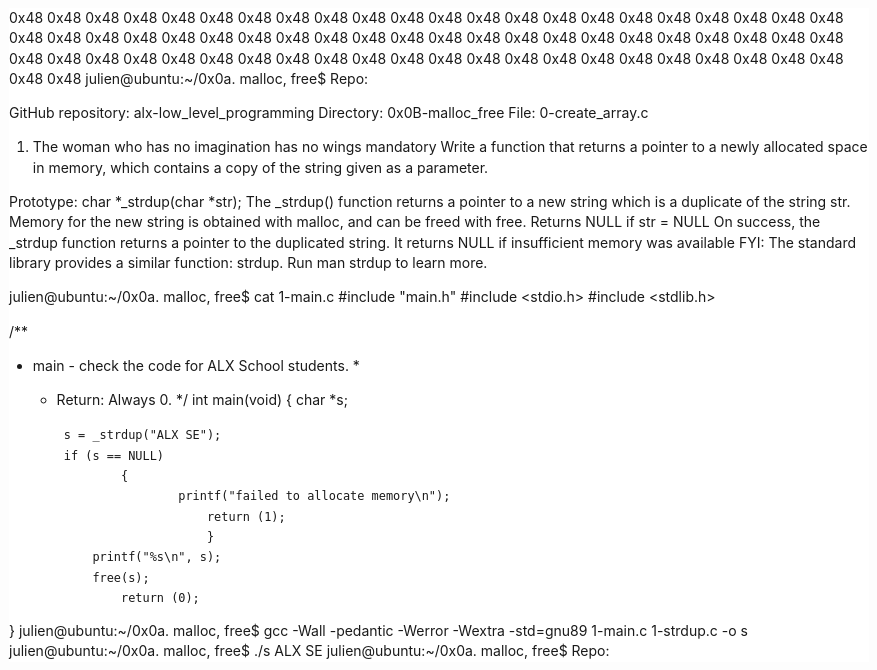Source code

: 0x48 0x48 0x48 0x48 0x48 0x48 0x48 0x48 0x48 0x48
0x48 0x48 0x48 0x48 0x48 0x48 0x48 0x48 0x48 0x48
0x48 0x48 0x48 0x48 0x48 0x48 0x48 0x48 0x48 0x48
0x48 0x48 0x48 0x48 0x48 0x48 0x48 0x48 0x48 0x48
0x48 0x48 0x48 0x48 0x48 0x48 0x48 0x48 0x48 0x48
0x48 0x48 0x48 0x48 0x48 0x48 0x48 0x48 0x48 0x48
0x48 0x48 0x48 0x48 0x48 0x48 0x48 0x48
julien@ubuntu:~/0x0a. malloc, free$ 
Repo:

GitHub repository: alx-low_level_programming
Directory: 0x0B-malloc_free
File: 0-create_array.c
   
1. The woman who has no imagination has no wings
mandatory
Write a function that returns a pointer to a newly allocated space in memory, which contains a copy of the string given as a parameter.

Prototype: char *_strdup(char *str);
The _strdup() function returns a pointer to a new string which is a duplicate of the string str. Memory for the new string is obtained with malloc, and can be freed with free.
Returns NULL if str = NULL
On success, the _strdup function returns a pointer to the duplicated string. It returns NULL if insufficient memory was available
FYI: The standard library provides a similar function: strdup. Run man strdup to learn more.

julien@ubuntu:~/0x0a. malloc, free$ cat 1-main.c
#include "main.h"
#include <stdio.h>
#include <stdlib.h>

/**
   * main - check the code for ALX School students.
    *
     * Return: Always 0.
      */
int main(void)
{
	    char *s;

	        s = _strdup("ALX SE");
		    if (s == NULL)
			        {
					        printf("failed to allocate memory\n");
						        return (1);
							    }
		        printf("%s\n", s);
			    free(s);
			        return (0);
}
julien@ubuntu:~/0x0a. malloc, free$ gcc -Wall -pedantic -Werror -Wextra -std=gnu89 1-main.c 1-strdup.c -o s
julien@ubuntu:~/0x0a. malloc, free$ ./s 
ALX SE
julien@ubuntu:~/0x0a. malloc, free$ 
Repo:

Work item> All entries must be output exactly as they stand, and every picture must be left out.

Problem solution>
Source code

: 0x48 0x48 0x48 0x48 0x48 0x48 0x48 0x48 0x48 0x48
0x48 0x48 0x48 0x48 0x48 0x48 0x48 0x48 0x48 0x48
0x48 0x48 0x48 0x48 0x48 0x48 0x48 0x48 0x48 0x48
0x48 0x48 0x48 0x48 0x48 0x48 0x48 0x48 0x48 0x48
0x48 0x48 0x48 0x48 0x48 0x48 0x48 0x48 0x48 0x48
0x48 0x48 0x48 0x48 0x48 0x48 0x48 0x48 0x48 0x48
0x48 0x48 0x48 0x48 0x48 0x48 0x48 0x48
julien@ubuntu:~/0x0a. malloc, free$ 
Repo:

GitHub repository: alx-low_level_programming
Directory: 0x0B-malloc_free
File: 0-create_array.c
   
1. The woman who has no imagination has no wings
mandatory
Write a function that returns a pointer to a newly allocated space in memory, which contains a copy of the string given as a parameter.

Prototype: char *_strdup(char *str);
The _strdup() function returns a pointer to a new string which is a duplicate of the string str. Memory for the new string is obtained with malloc, and can be freed with free.
Returns NULL if str = NULL
On success, the _strdup function returns a pointer to the duplicated string. It returns NULL if insufficient memory was available
FYI: The standard library provides a similar function: strdup. Run man strdup to learn more.

julien@ubuntu:~/0x0a. malloc, free$ cat 1-main.c
#include "main.h"
#include <stdio.h>
#include <stdlib.h>

/**
   * main - check the code for ALX School students.
    *
     * Return: Always 0.
      */
int main(void)
{
	    char *s;

	        s = _strdup("ALX SE");
		    if (s == NULL)
			        {
					        printf("failed to allocate memory\n");
						        return (1);
							    }
		        printf("%s\n", s);
			    free(s);
			        return (0);
}
julien@ubuntu:~/0x0a. malloc, free$ gcc -Wall -pedantic -Werror -Wextra -std=gnu89 1-main.c 1-strdup.c -o s
julien@ubuntu:~/0x0a. malloc, free$ ./s 
ALX SE
julien@ubuntu:~/0x0a. malloc, free$ 
Repo:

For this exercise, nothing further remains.